_WHAT YOU NEED TO DO_
Put every line of the entries below into a JSON list of strings, one string per line, with blank lines skipped and the pictures left out.

::: THE INPUT

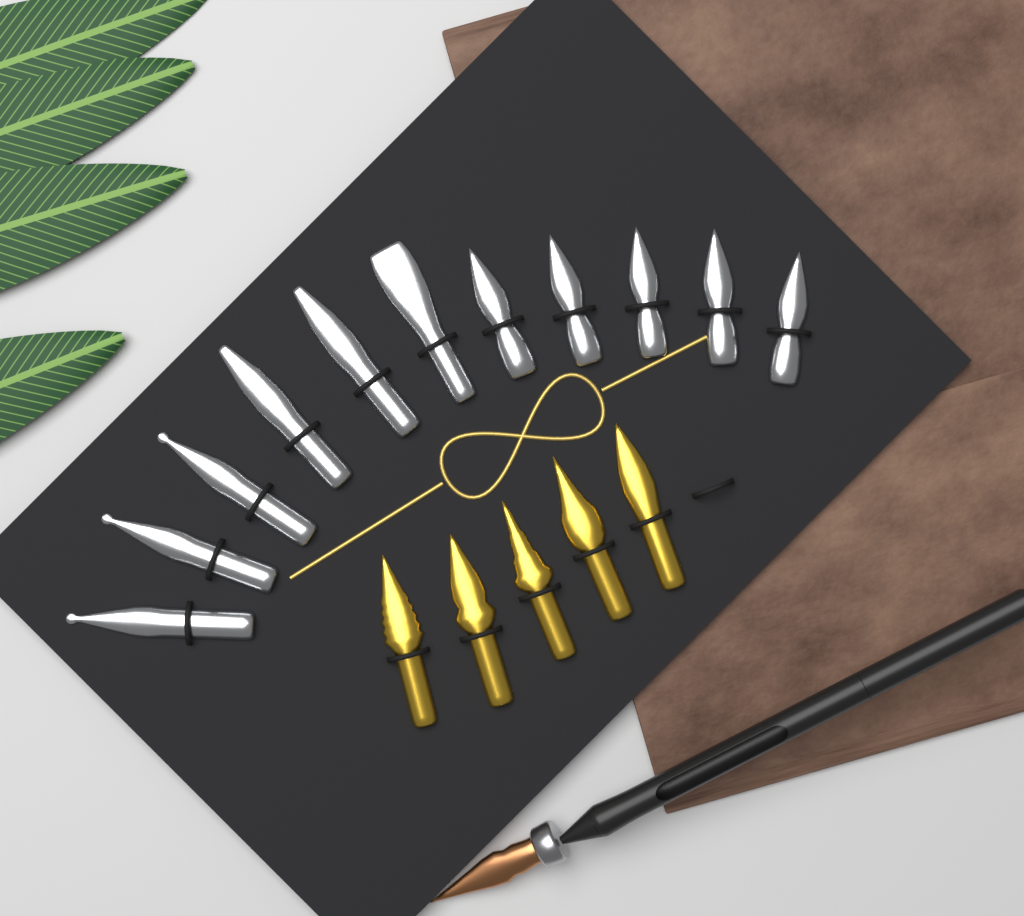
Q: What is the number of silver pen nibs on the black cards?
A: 11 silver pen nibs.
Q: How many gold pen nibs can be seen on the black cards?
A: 5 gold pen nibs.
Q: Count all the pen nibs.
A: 16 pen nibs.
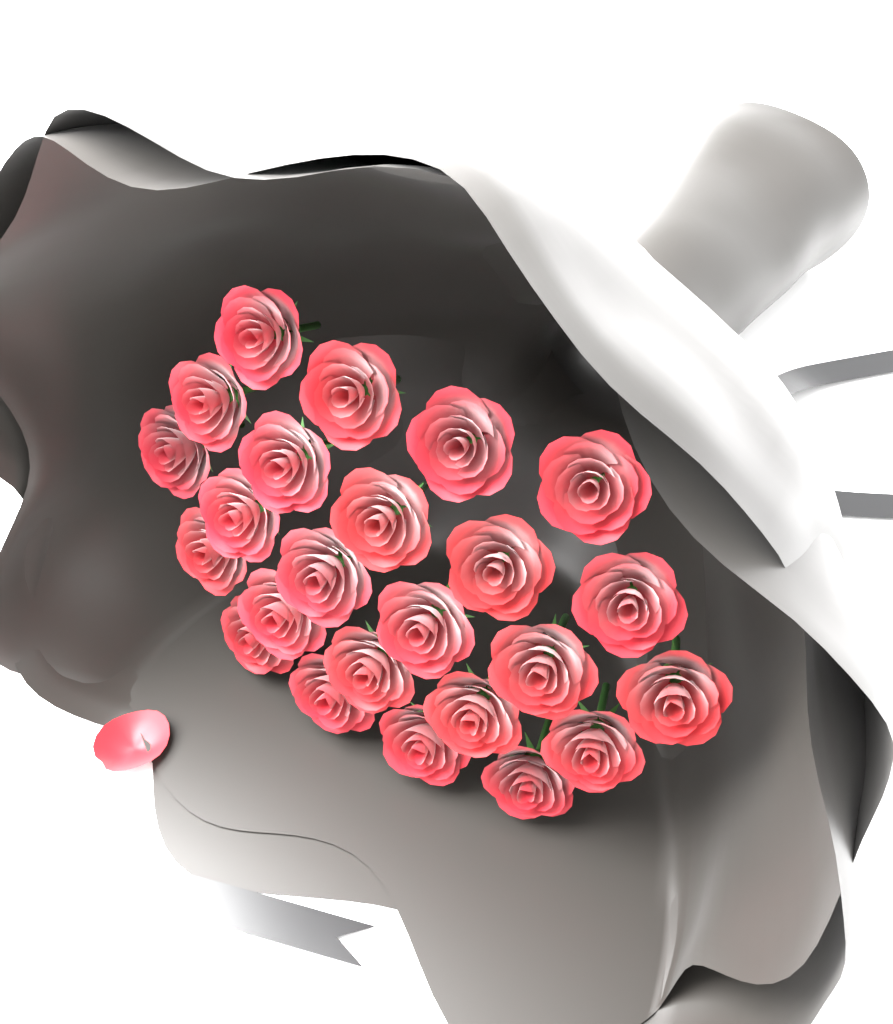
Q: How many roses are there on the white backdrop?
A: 24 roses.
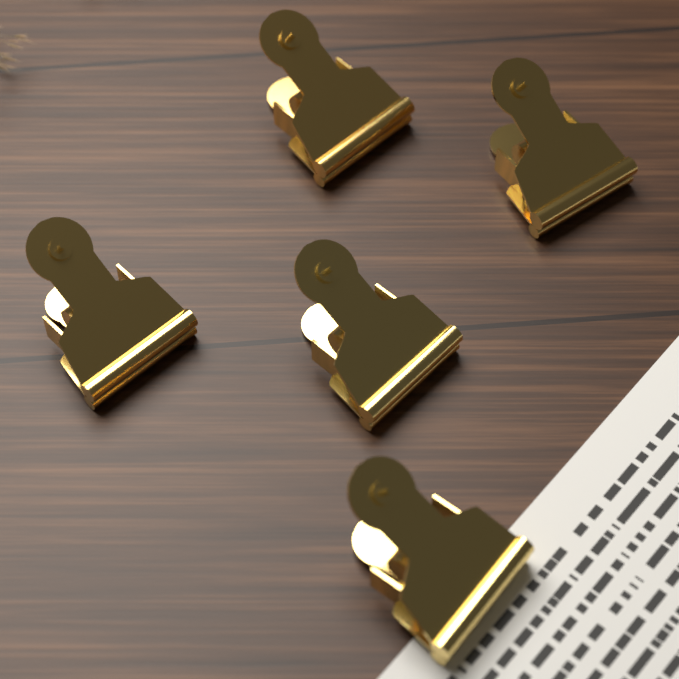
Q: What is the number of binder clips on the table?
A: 5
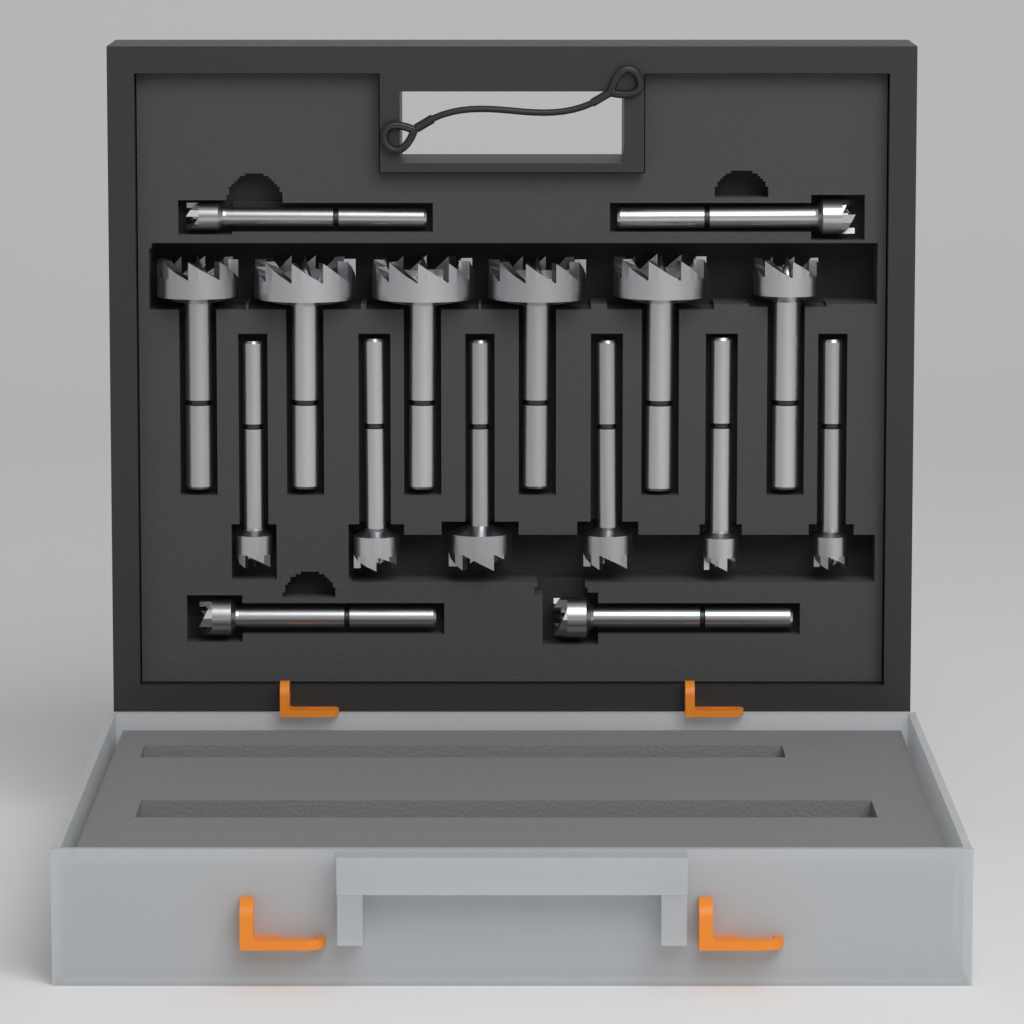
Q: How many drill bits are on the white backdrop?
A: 16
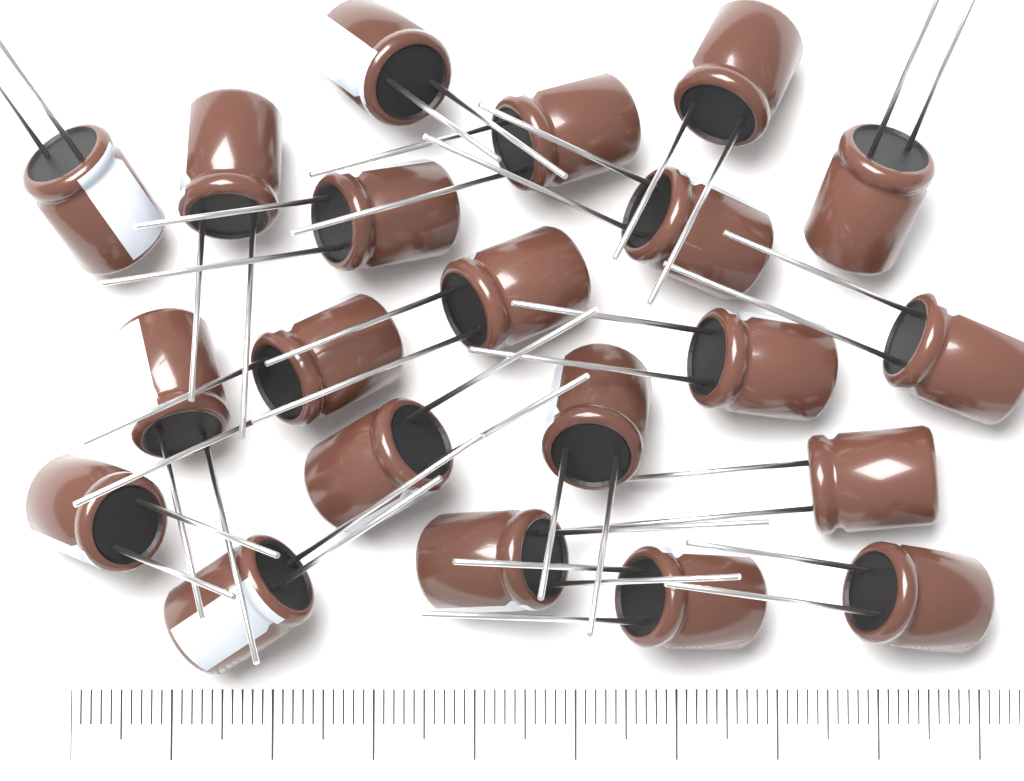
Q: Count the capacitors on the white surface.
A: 21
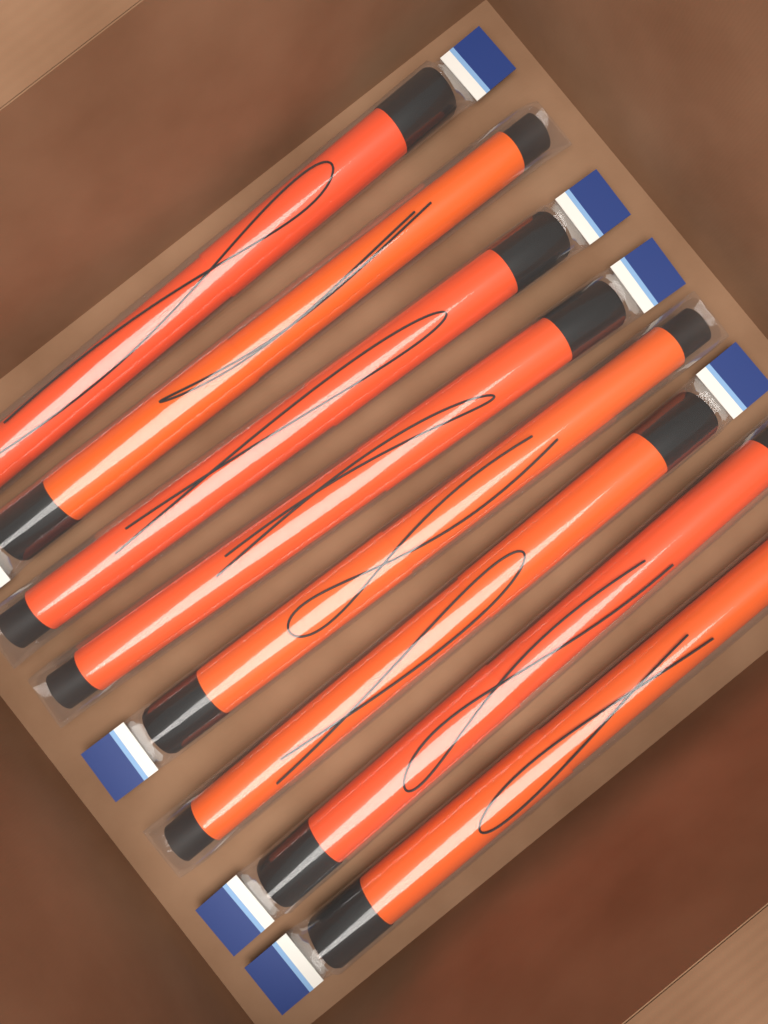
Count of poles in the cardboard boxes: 8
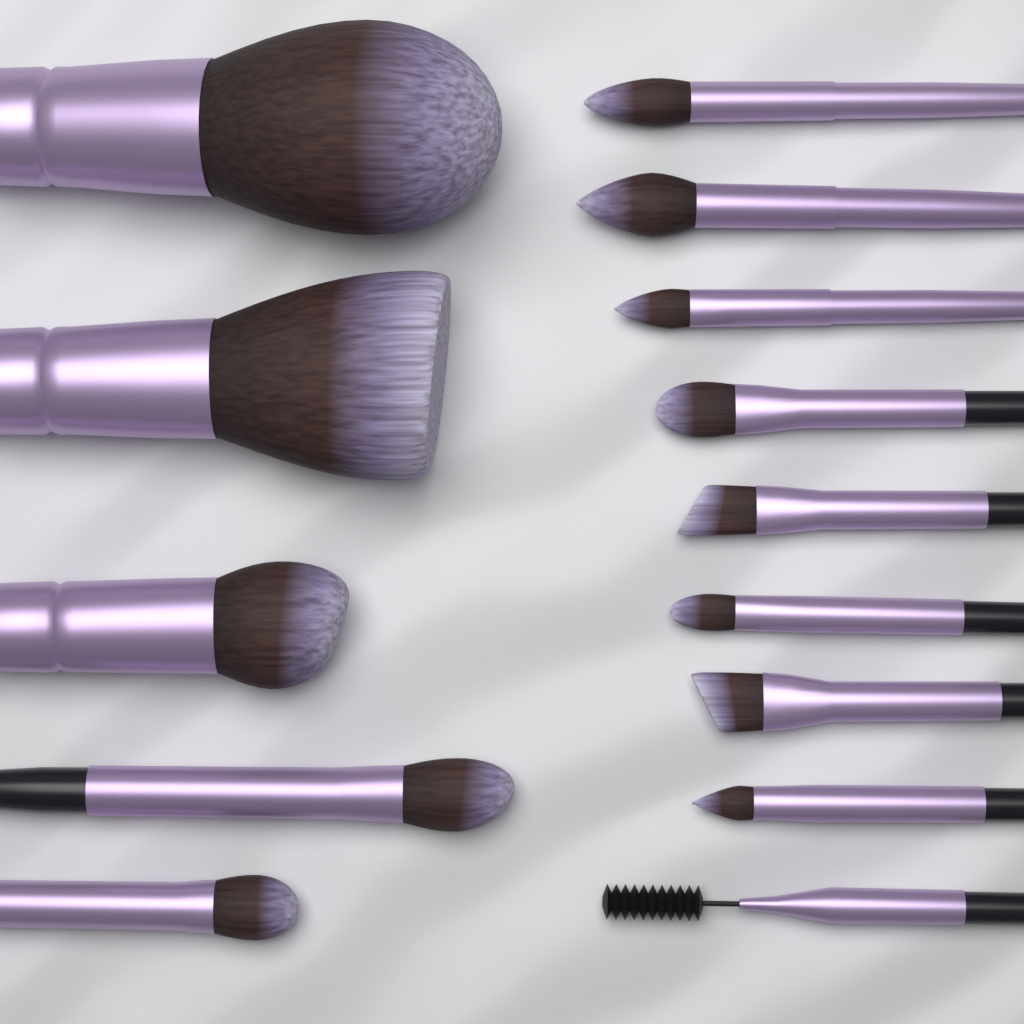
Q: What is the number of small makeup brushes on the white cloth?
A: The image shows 11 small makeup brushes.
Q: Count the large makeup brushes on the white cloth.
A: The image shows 3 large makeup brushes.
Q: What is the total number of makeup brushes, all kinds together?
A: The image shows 14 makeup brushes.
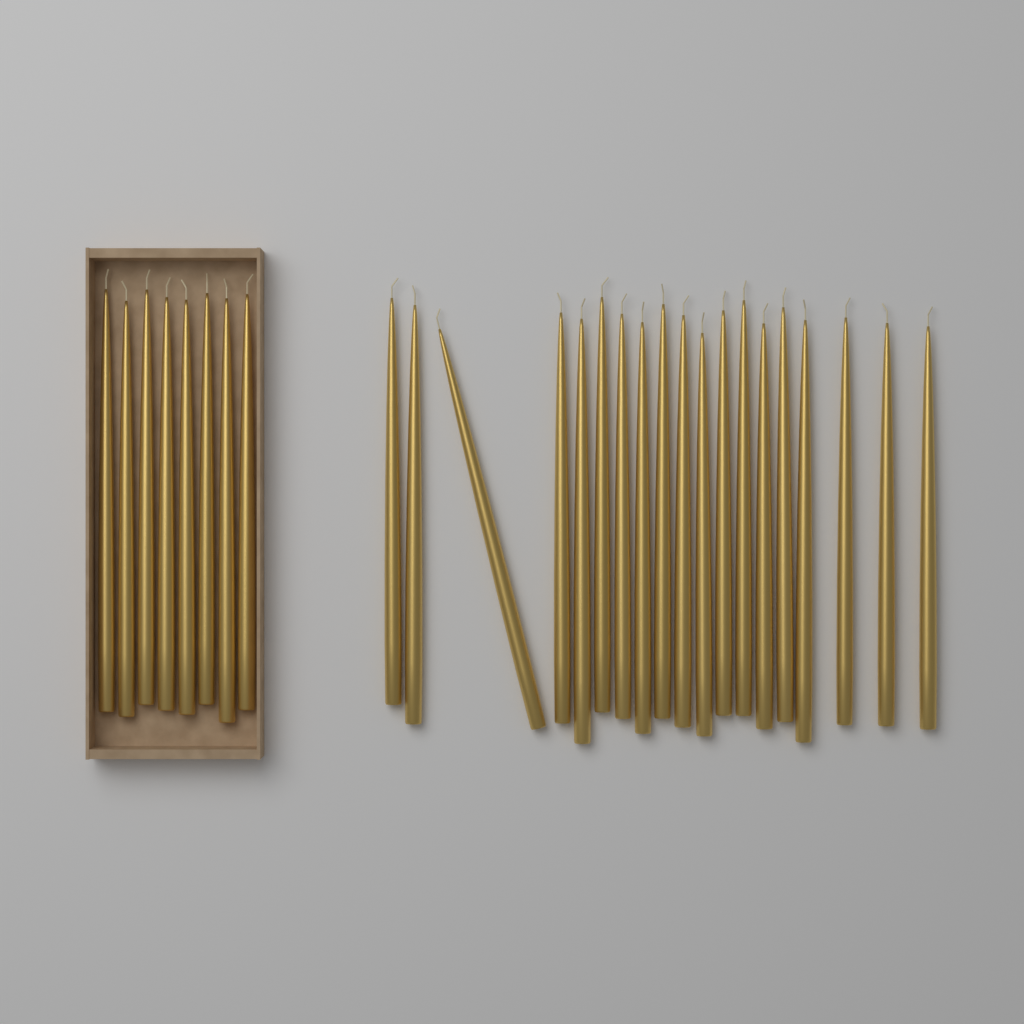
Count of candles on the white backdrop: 27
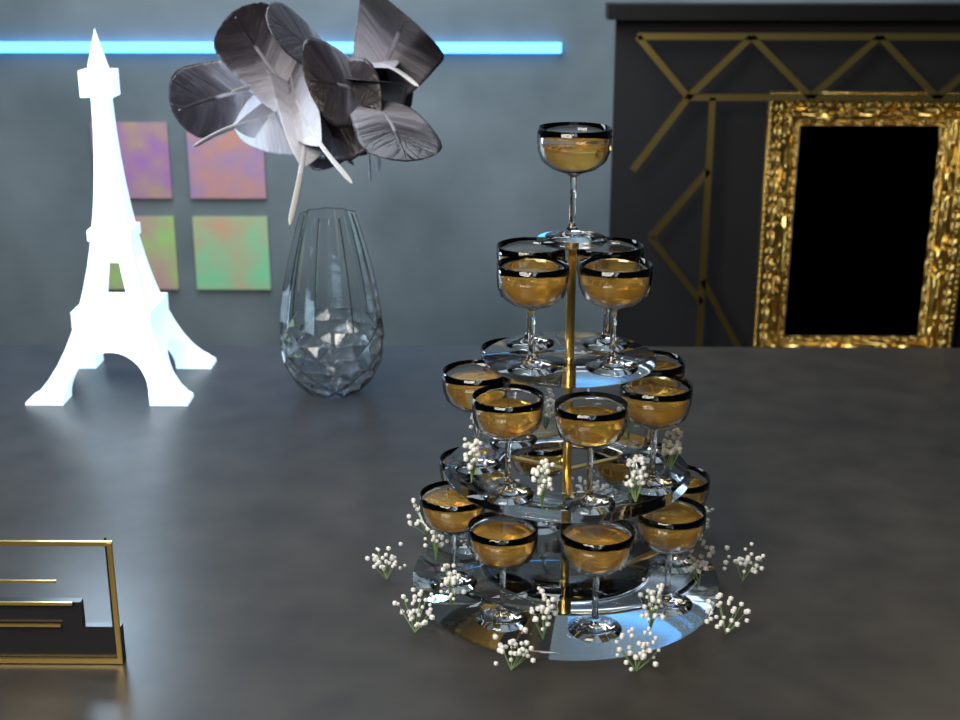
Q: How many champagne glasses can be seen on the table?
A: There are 20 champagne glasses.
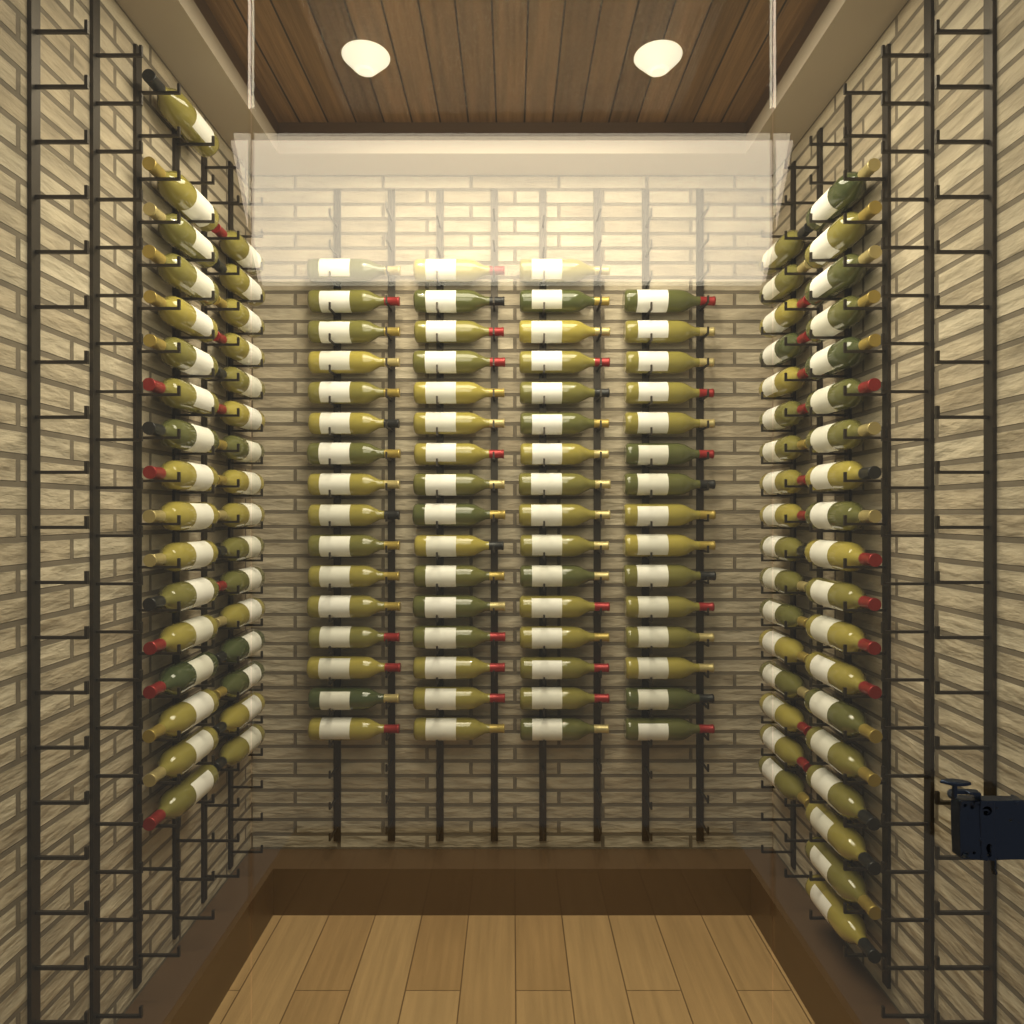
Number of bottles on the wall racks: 132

::::::

_CORRECT RESULT_
[
  "Q: What is the number of silver pen nibs on the black cards?",
  "A: 11 silver pen nibs.",
  "Q: How many gold pen nibs can be seen on the black cards?",
  "A: 5 gold pen nibs.",
  "Q: Count all the pen nibs.",
  "A: 16 pen nibs.",
  "Q: How many roses are there on the white backdrop?",
  "A: 24 roses.",
  "Q: What is the number of binder clips on the table?",
  "A: 5",
  "Q: How many drill bits are on the white backdrop?",
  "A: 16",
  "Q: Count the capacitors on the white surface.",
  "A: 21",
  "Count of poles in the cardboard boxes: 8",
  "Q: What is the number of small makeup brushes on the white cloth?",
  "A: The image shows 11 small makeup brushes.",
  "Q: Count the large makeup brushes on the white cloth.",
  "A: The image shows 3 large makeup brushes.",
  "Q: What is the total number of makeup brushes, all kinds together?",
  "A: The image shows 14 makeup brushes.",
  "Count of candles on the white backdrop: 27",
  "Q: How many champagne glasses can be seen on the table?",
  "A: There are 20 champagne glasses.",
  "Number of bottles on the wall racks: 132"
]